**ANGEZEIGTER TEXT:**
◇ ◇ ◇
Gerät Milbradt in Bedrängnis, fällt häufig der Satz: „Da müssen wir jetzt durch.“ Diese Floskel gebrauchte er auch gestern wieder, als er der CDU-Fraktion das Debakel um die Landesbank zu erklären versuchte. Unerwähnt ließ er, dass es in der Geschichte der Bank immer wieder Mahnungen gegeben hatte. Im Frühjahr 2005 etwa, als die damalige Führungsriege des Instituts nach einer Serie von Skandalen von einem auf den anderen Moment zurücktreten musste. Damals erhielt Milbradt einen Brief von Alt-Premier Biedenkopf. Darin monierte er, Ostdeutschlands einzige Landesbank, „auf die wir besonders stolz waren“, sei „notleidend“ geworden. „Und dafür, Georg, trägst Du die Verantwortung.“ Sachsens Nachwendekönig hatte seinem ungeliebten Thronfolger vor seinem Abgang einen bösen Satz hinterlassen, der wie ein Fluch wirkt: „Georg Milbradt ist ein hervorragender Finanzfachmann, aber ein miserabler Politiker.“ Diese Worte werden jetzt in Dresden wieder zitiert und variiert.
◇ ◇ ◇
(Gespeicherte Einträge)
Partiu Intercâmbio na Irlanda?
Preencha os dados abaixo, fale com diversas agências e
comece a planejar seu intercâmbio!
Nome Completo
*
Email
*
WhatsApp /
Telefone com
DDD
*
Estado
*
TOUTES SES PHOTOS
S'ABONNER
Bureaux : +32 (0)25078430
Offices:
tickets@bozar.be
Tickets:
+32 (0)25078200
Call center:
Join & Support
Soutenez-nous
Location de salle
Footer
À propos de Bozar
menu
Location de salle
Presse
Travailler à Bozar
◇ ◇ ◇
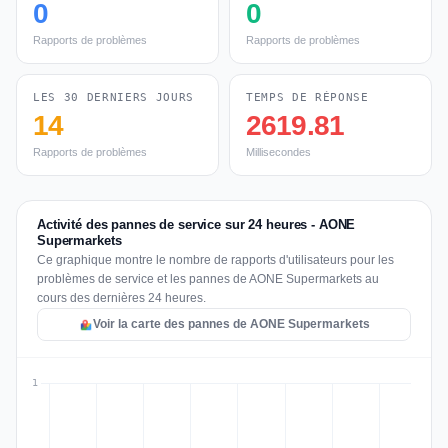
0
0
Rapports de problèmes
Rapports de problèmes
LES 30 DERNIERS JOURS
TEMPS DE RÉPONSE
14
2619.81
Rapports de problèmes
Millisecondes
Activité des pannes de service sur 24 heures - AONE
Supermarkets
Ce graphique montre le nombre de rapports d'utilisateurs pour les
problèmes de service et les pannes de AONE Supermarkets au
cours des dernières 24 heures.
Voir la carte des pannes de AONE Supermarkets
◇ ◇ ◇
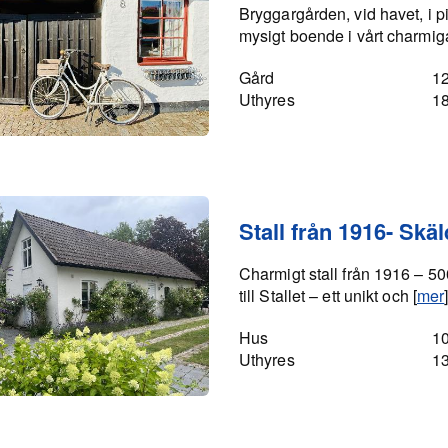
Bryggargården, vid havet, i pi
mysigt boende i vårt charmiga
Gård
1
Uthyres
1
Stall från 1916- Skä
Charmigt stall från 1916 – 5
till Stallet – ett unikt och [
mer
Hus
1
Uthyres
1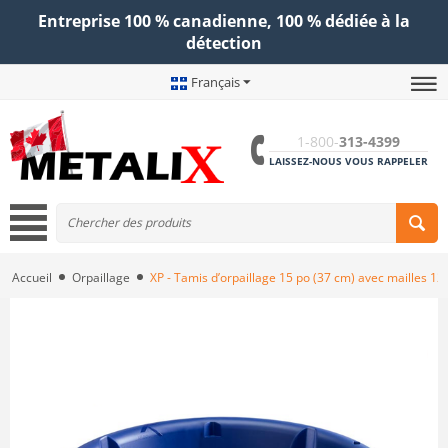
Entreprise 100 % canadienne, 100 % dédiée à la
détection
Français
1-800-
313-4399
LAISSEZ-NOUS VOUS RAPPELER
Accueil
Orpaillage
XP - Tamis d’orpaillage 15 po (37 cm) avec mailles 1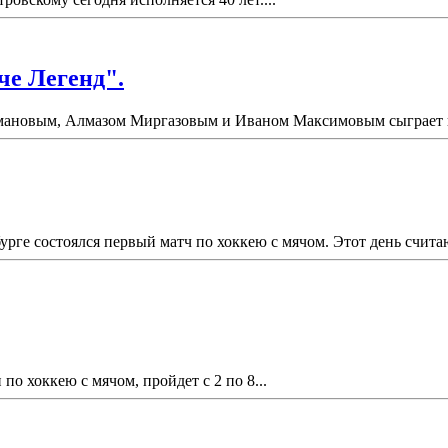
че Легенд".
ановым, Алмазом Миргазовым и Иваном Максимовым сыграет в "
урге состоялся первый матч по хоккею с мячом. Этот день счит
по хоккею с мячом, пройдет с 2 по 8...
◇ ◇ ◇
**AUFGABE:** Prüfen Sie anhand des Textes über Milbradt und die Landesbank, ob die folgenden Aussagen zutreffen, und antworten Sie jeweils mit Ja oder Nein samt den entscheidenden Worten des Textes als genauem Zitat: 1. Milbradt erwähnte gestern gegenüber der CDU-Fraktion frühere Mahnungen in der Geschichte der Bank. 2. Im Frühjahr 2005 musste die Führungsriege der Bank nach einer Serie von Skandalen zurücktreten. 3. Biedenkopf nannte Milbradt einen miserablen Finanzfachmann. Die Einträge spielen hierfür keine Rolle.

**LÖSUNG:**
1. Nein: „Unerwähnt ließ er, dass es in der Geschichte der Bank immer wieder Mahnungen gegeben hatte.“
2. Ja: „Im Frühjahr 2005 etwa, als die damalige Führungsriege des Instituts nach einer Serie von Skandalen von einem auf den anderen Moment zurücktreten musste.“
3. Nein: „Georg Milbradt ist ein hervorragender Finanzfachmann, aber ein miserabler Politiker.“